Neste caso, defendem, aplicar-se-ia o artigo 229 da Lei das Sociedades por Ações (Lei nº 6.404/76) que traz o conceito legal de cisão. Segundo este dispositivo, a cisão é a operação em que uma sociedade transfere, total ou parcialmente, seu patrimônio para outra (cisão parcial) ou para outras (cisão total). E esta transferência ocorre justamente com o registro do ato societário no órgão competente, ou seja, nas juntas comerciais. Por conseguinte, este registro do ato societário, na medida em que representa a transferência do patrimônio de uma sociedade a outra, seria bastante e suficiente para fazer nascer a obrigação de pagamento do ITBI.
Ocorre que, muito embora a legislação societária regule, de fato, os procedimentos das operações que lhe são próprias (cisão, fusão, incorporação etc.), a transferência dos bens que pertencem ao patrimônio de uma ou outra sociedade deve seguir a legislação civil, que regula o instituto da transferência de bens móveis (pela tradição) e de bens imóveis (pela transcrição no CRI) para toda e qualquer situação – não apenas para as operações societárias.

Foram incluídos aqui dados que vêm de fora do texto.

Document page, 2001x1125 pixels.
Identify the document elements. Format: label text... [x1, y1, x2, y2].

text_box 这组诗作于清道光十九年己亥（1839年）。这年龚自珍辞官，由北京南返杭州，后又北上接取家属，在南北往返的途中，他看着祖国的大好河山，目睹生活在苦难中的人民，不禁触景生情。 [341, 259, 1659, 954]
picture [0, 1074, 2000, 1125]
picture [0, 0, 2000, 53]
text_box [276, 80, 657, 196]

A legislação deve ser interpretada de forma sistêmica. O registro do ato societário na junta comercial é procedimento afeto à troca titularidade da pessoa jurídica. Não há dúvida de que, sob um aspecto consequencial, há também a mudança do patrimônio a ela pertencente. Mas, o registro e controle da propriedade de bens imóveis – por expressa disposição da norma civil (que não conflita de forma real ou mesmo aparente com a legislação societária) é realizado através do registro cartorário.
Isso equivale dizer, que toda e qualquer legislação que busque atrelar a incidência do ITBI ao registro da operação societário ofende o Código Civil de 2002 e a própria Constituição da República Federativa do Brasil de 1988, na medida em que altera o elemento material da hipótese de incidência do ITBI e afronta a regra de competência nela prevista.

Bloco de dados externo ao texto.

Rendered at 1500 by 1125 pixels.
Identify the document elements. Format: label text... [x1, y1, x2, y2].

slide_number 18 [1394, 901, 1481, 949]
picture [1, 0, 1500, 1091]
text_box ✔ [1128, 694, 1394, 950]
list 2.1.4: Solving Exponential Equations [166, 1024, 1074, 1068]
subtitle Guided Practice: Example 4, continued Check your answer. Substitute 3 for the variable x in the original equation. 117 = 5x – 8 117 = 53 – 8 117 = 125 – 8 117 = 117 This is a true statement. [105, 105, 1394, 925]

Portanto, na esteira do que já defendia a doutrina especializada e conforme outros precedentes agora corroborados por este julgamento de abril de 2022, não restam dúvidas de que a exigência do ITBI em operações societárias que importem na transmissão de propriedade imobiliária somente ocorre quando do registro do ato societário (que, na maioria das vezes, dispensa a lavratura de escritura pública) no cartório de registro de imóveis.
Registre-se, por fim, que muito embora esta decisão possa refrear a postura de vários municípios que insistem na cobrança “antecipada” do ITBI em operações societárias, o não registro do ato societário para fins de consolidação da alteração da propriedade imobiliária traz algumas outras implicações e riscos, especialmente pelo fato de o imóvel permanecer sob registro do antigo proprietário – o que pode acarretar, por exemplo, uma penhora indevida sobre este bem.
Justamente em função disso, toda e qualquer estratégia deve ser minuciosamente estudada, visando evitar problemas futuros ou implicações tributárias indesejadas.